### What to produce
Copy the text of the records line for line. Begin at the line containing "media to your" and stop after the line containing "business's needs, to".

================

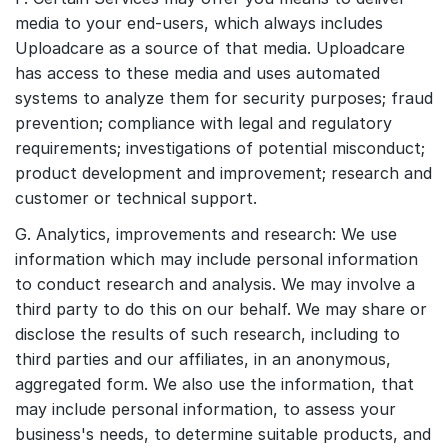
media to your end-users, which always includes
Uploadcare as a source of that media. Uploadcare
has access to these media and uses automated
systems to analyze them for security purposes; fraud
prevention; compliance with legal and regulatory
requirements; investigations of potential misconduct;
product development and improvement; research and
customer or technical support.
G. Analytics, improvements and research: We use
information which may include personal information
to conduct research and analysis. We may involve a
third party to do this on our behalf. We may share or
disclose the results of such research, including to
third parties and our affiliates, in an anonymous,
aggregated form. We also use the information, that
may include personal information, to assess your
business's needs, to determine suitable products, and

================

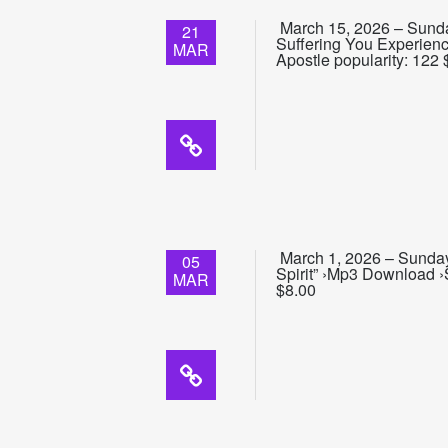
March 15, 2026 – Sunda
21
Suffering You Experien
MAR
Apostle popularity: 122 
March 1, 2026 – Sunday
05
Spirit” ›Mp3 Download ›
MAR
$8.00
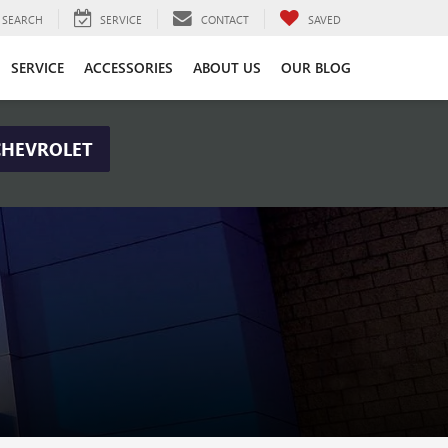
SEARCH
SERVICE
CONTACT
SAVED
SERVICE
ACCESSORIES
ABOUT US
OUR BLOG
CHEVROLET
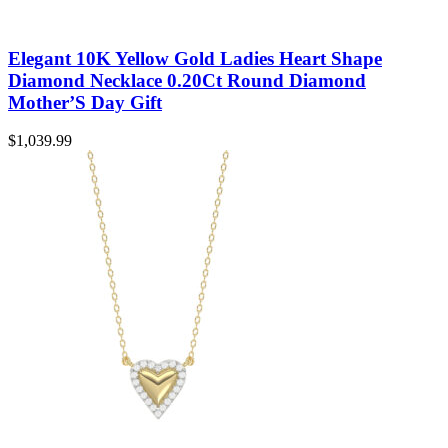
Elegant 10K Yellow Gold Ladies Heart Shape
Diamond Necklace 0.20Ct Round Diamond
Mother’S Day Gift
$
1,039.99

================

### Solution to this task
media to your end-users, which always includes
Uploadcare as a source of that media. Uploadcare
has access to these media and uses automated
systems to analyze them for security purposes; fraud
prevention; compliance with legal and regulatory
requirements; investigations of potential misconduct;
product development and improvement; research and
customer or technical support.
G. Analytics, improvements and research: We use
information which may include personal information
to conduct research and analysis. We may involve a
third party to do this on our behalf. We may share or
disclose the results of such research, including to
third parties and our affiliates, in an anonymous,
aggregated form. We also use the information, that
may include personal information, to assess your
business's needs, to determine suitable products, and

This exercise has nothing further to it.